No sooner was the $100 note back on the counter than the emergency services personnel re-entered the hotel office to return his key, saying he had just received a call requiring him to move on to another emergency. With goodwill, the hotelier offers to refund him the $100 note.

This single $100 note allowed many in the village to escape debt stress and feel good about their future.

Here’s monetary economist Jeffrey Rogers Hummel’s discussion of the lessons in this story:

There are several ways to think about this intriguing example. But they must recognize that these transactions have made no change in any of the parties' NET wealth. True, in the beginning, each resident has a $100 liability. But each also has an offsetting financial asset of $100. In the end, they all have neither. So the $100 bill acts as a clearing mechanism.

This is a task normally done by banks. If there were a bank in town, it would do the same job and charge transaction fees. If it took a long time for some people to pay, it is reasonable for the bank to charge a fee (interest) for the Credit of $100 it supplied.

-- WRITTEN PROBLEM 1 --
Copy out the passage about the $100 note word for word, starting at "This single $100" and stopping after "of $100 it supplied.".
-- WRITTEN PROBLEM 2 --
Write what comes next in the passage about the $100 note, picking up after its last sentence.
The lines that come next are separate material, unrelated to the passage about the $100 note.

-- SUPPLIED DATA --
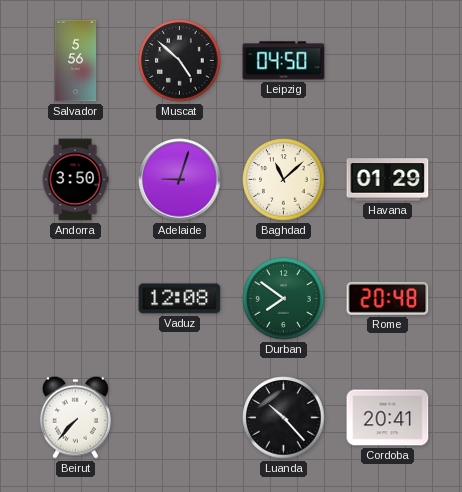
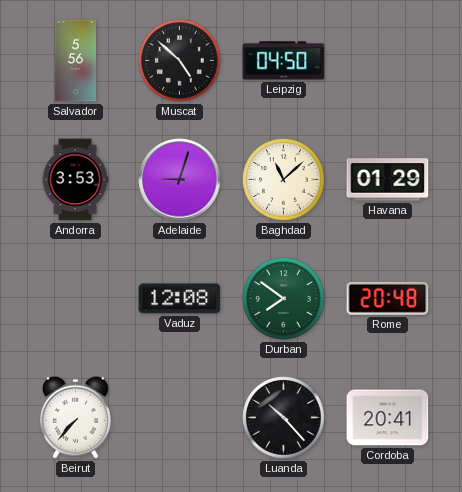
Andorra: 3:50 -> 3:53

-- EXERCISE RESULT 1 --
This single $100 note allowed many in the village to escape debt stress and feel good about their future.

Here’s monetary economist Jeffrey Rogers Hummel’s discussion of the lessons in this story:

There are several ways to think about this intriguing example. But they must recognize that these transactions have made no change in any of the parties' NET wealth. True, in the beginning, each resident has a $100 liability. But each also has an offsetting financial asset of $100. In the end, they all have neither. So the $100 bill acts as a clearing mechanism.

This is a task normally done by banks. If there were a bank in town, it would do the same job and charge transaction fees. If it took a long time for some people to pay, it is reasonable for the bank to charge a fee (interest) for the Credit of $100 it supplied.

-- EXERCISE RESULT 2 --
This economic system of banks issuing credit and charging fees is expensive, and the banks are unnecessarily compensated for the delays in money movement.

We don’t need banks to operate clearing houses. We need banks to transfer and store money, but other organisations can operate clearinghouse operations.

Two ways to compensate people for not receiving money immediately.

  1. Give the compensation as more money (interest).
  2. Give the compensation as discounts (less money) on their purchases.

With (1) the banks receive the money. With (2) the buyer.

There are two ways to compensate for the effort and risk of transactions.

  1. Accumulate the compensation and pay periodically.
  2. Provide it at the time of transactions.

With (1) the banks and owners of Capital receive the money. With (2), the seller, buyer and other stakeholders receive the money.

Bank systems assume that money in a Bank generates more money while it is in the Bank. This makes Bank systems expensive because they make money by storing and generating money. Removing the need for extra money and the need for Capital Markets to distribute profits result in substantial cost savings. The economic system operates with less money and is more productive (same service for less money).

Village Clearinghouses

With modern computing and communications, the clearinghouse functions of a Bank can be handled with the village’s own clearinghouse while using the Bank to transfer the funds electronically. The costs of the local clearinghouse are close to zero.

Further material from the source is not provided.